** Supplied entries follows **
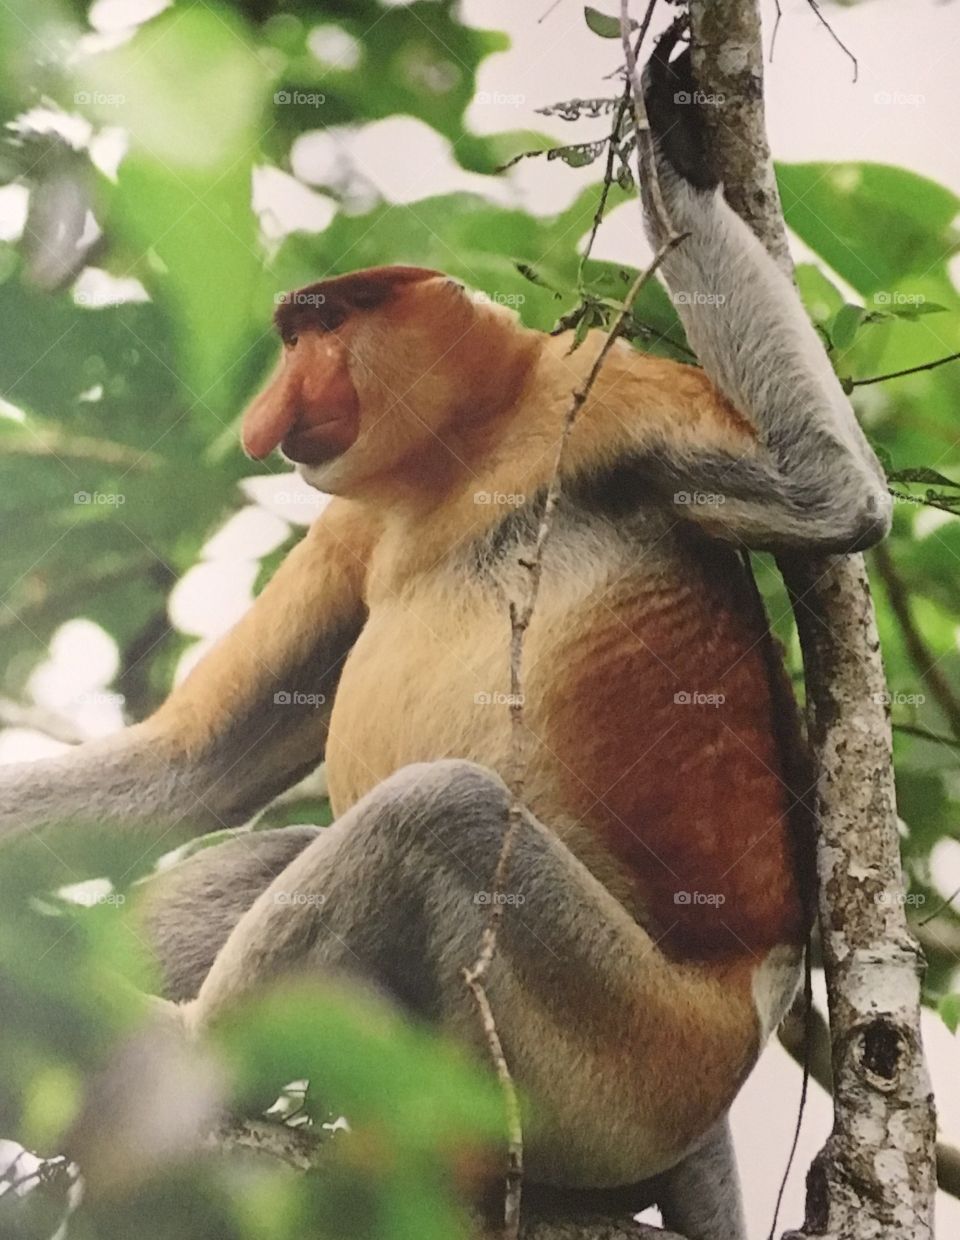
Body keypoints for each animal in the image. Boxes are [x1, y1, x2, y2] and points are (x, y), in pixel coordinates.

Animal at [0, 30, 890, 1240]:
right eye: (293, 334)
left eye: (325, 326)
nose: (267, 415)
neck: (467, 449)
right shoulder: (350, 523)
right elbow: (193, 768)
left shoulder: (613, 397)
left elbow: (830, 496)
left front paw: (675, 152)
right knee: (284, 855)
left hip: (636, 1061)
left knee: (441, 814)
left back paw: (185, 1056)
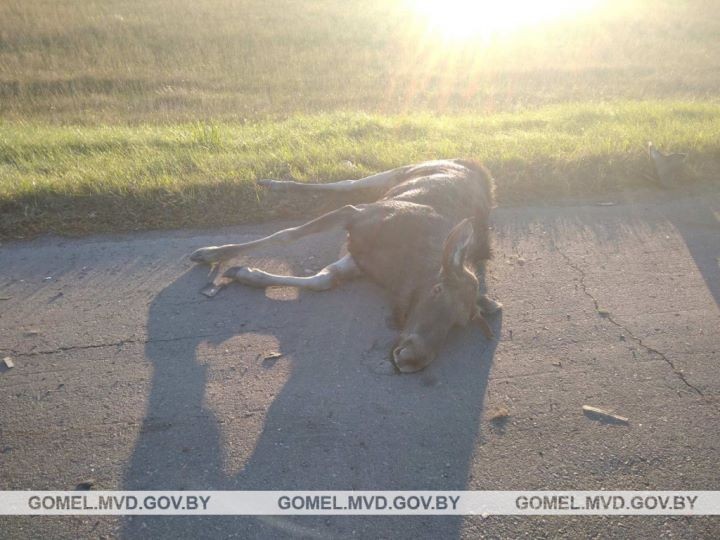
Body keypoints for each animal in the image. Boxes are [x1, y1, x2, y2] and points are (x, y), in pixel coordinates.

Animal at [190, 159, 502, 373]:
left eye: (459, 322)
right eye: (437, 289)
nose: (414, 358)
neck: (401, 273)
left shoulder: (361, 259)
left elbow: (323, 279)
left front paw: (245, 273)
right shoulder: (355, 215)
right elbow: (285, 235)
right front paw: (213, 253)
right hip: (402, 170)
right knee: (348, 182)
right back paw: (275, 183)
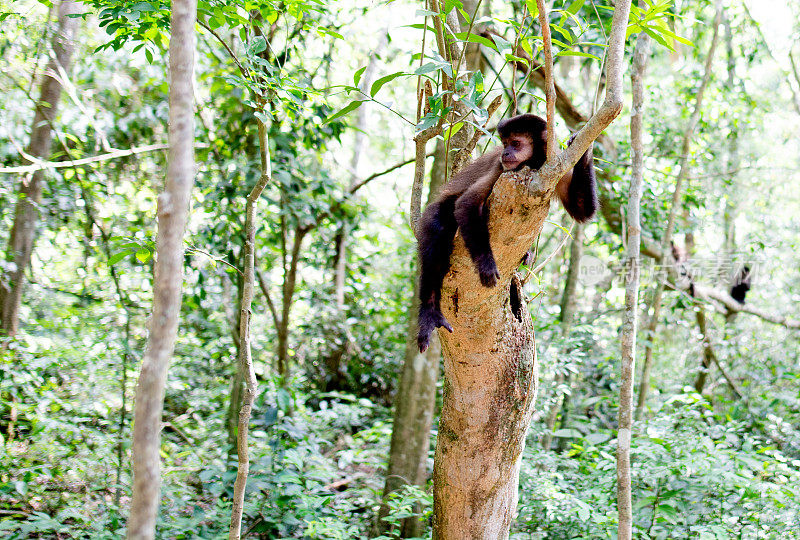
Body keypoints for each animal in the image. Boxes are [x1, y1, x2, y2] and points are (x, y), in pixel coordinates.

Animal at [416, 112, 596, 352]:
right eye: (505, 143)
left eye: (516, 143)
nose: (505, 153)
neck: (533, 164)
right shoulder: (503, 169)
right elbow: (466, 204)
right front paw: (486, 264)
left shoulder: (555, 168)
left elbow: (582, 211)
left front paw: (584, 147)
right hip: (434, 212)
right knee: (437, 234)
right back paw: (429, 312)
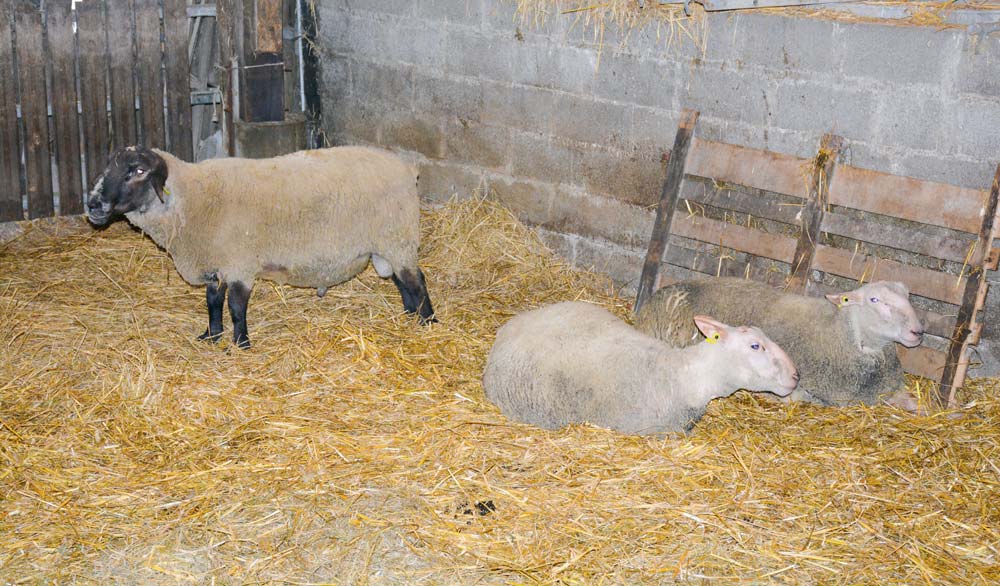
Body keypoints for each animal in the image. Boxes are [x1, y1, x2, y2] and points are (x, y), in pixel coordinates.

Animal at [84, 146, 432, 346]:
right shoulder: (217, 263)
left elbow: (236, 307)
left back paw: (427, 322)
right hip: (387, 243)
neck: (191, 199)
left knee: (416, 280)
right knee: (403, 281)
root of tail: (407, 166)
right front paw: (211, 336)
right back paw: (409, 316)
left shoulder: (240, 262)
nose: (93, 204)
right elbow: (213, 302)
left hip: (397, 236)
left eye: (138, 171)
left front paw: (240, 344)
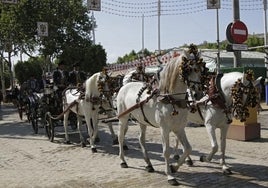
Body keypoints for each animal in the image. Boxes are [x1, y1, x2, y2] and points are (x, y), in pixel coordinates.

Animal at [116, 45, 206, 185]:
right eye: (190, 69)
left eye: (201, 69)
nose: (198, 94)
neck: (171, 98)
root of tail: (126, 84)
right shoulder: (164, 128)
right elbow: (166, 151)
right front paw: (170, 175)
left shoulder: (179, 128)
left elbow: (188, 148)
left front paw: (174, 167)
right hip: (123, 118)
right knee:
** End of Supplied entries **
** Supplied entries follows **
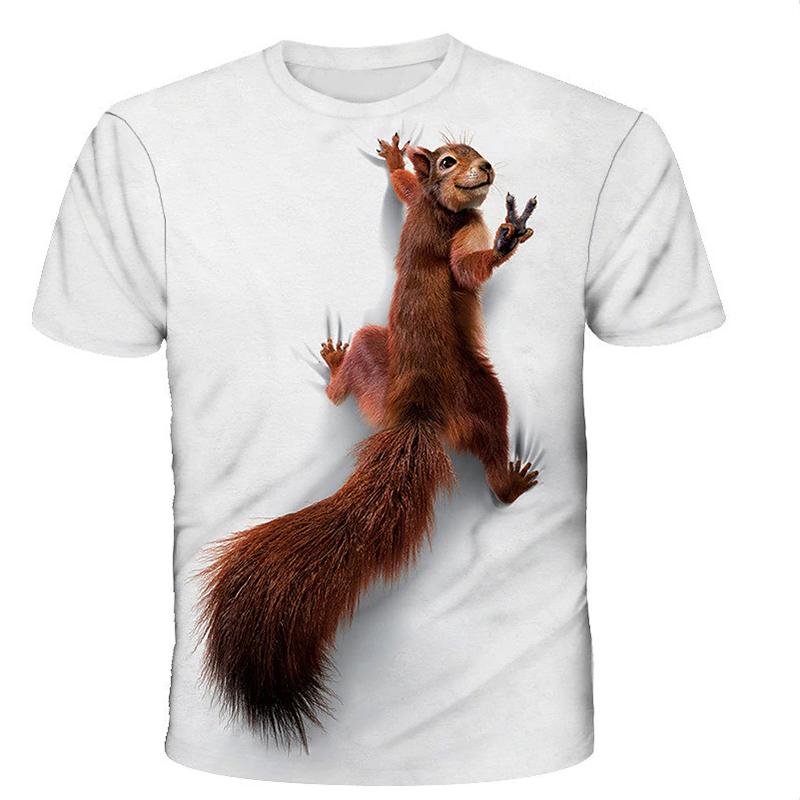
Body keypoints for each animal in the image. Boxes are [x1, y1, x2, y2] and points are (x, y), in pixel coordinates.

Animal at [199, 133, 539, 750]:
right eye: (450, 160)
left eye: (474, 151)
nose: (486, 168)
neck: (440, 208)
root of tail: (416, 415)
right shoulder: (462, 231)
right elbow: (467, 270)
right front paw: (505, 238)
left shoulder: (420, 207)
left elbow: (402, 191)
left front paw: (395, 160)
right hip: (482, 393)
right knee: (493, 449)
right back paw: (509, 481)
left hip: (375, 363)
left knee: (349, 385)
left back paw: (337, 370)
** End of Supplied entries **
** Supplied entries follows **
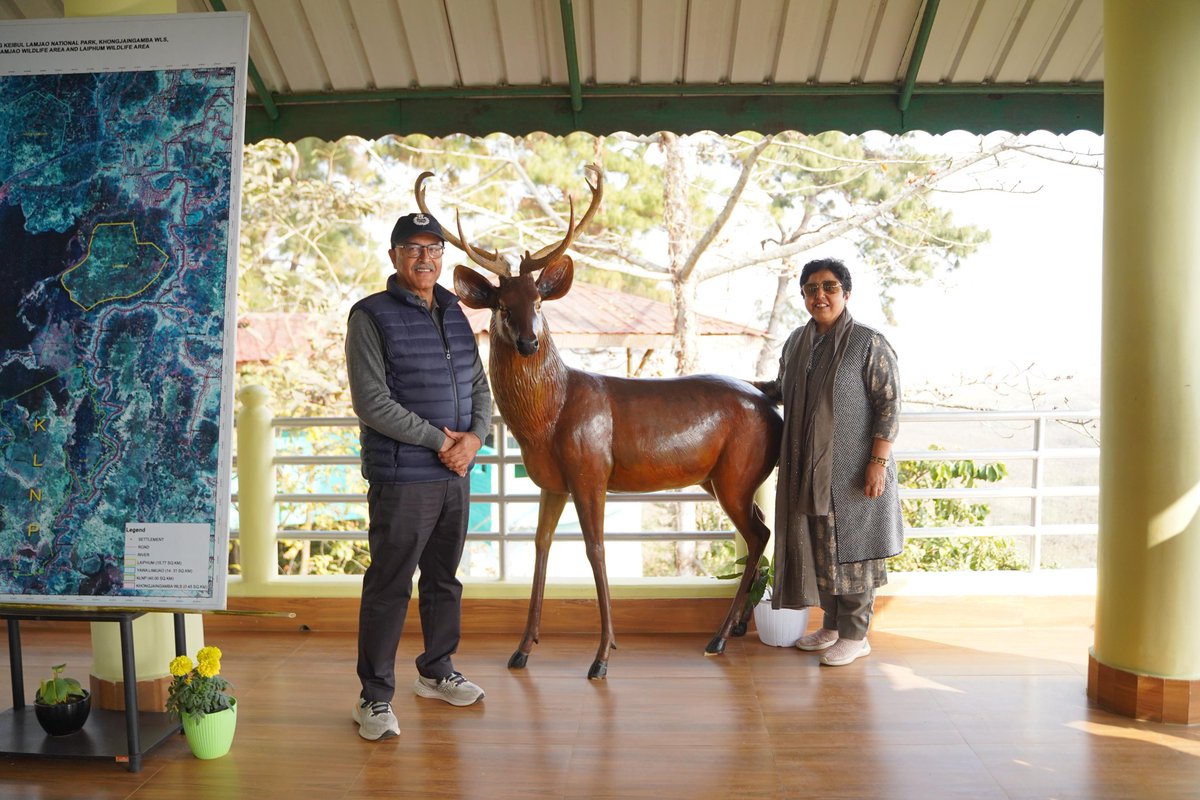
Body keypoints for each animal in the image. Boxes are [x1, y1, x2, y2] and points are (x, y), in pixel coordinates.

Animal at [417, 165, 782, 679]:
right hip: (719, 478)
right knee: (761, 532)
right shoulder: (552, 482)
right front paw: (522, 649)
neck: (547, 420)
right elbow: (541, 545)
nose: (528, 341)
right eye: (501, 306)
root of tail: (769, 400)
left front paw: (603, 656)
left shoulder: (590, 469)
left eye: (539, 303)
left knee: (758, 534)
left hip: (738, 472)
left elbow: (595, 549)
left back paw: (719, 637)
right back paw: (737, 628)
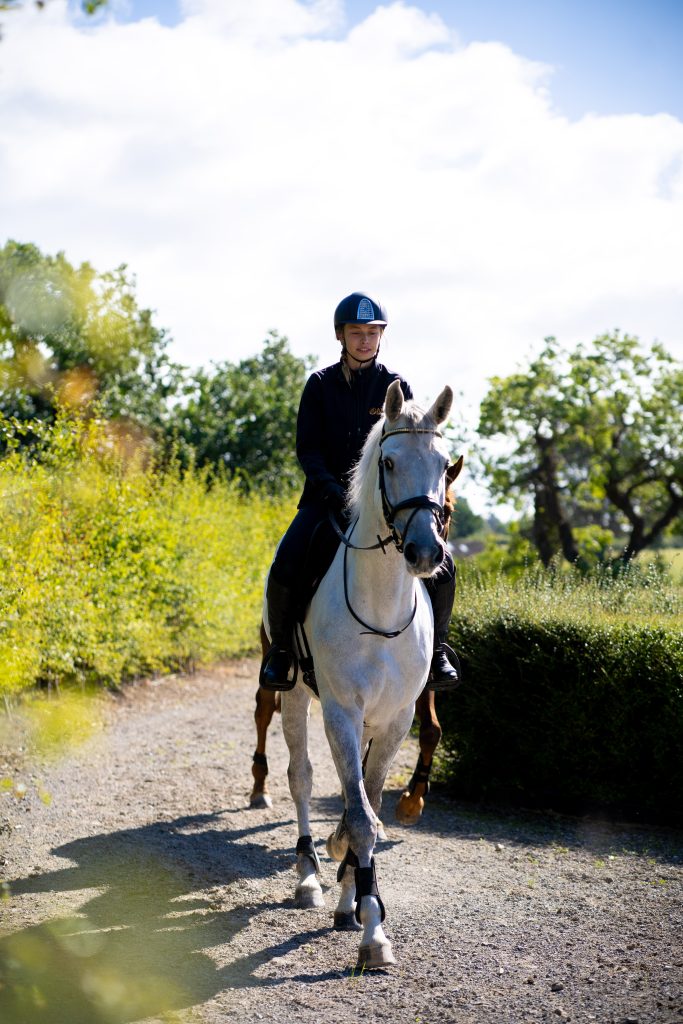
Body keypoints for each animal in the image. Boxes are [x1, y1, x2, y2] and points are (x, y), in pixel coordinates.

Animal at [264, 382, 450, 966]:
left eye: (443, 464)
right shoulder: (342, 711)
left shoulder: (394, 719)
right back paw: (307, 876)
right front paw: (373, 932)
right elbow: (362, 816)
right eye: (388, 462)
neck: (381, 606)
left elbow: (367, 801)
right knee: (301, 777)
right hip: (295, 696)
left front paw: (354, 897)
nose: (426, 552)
** End of Supplied entries **
* What you have to do:
Using the listing above, repeat word for word each line from the one with "right knee: (761, 532)" down to the one with "right hip: (295, 696)", both included. Omit all pictures.

* Task answer:
right knee: (761, 532)
right shoulder: (552, 482)
right front paw: (522, 649)
neck: (547, 420)
right elbow: (541, 545)
nose: (528, 341)
right eye: (501, 306)
root of tail: (769, 400)
left front paw: (603, 656)
left shoulder: (590, 469)
left eye: (539, 303)
left knee: (758, 534)
left hip: (738, 472)
left elbow: (595, 549)
left back paw: (719, 637)
right back paw: (737, 628)
Body keypoints for each animal in the image. Boxes are [x1, y1, x2, y2] and points are (x, y), in pixel coordinates.

Animal at [264, 382, 450, 966]:
left eye: (443, 464)
right shoulder: (342, 711)
left shoulder: (394, 719)
right back paw: (307, 876)
right front paw: (373, 932)
right elbow: (362, 816)
right eye: (388, 462)
neck: (381, 606)
left elbow: (367, 801)
right knee: (301, 777)
right hip: (295, 696)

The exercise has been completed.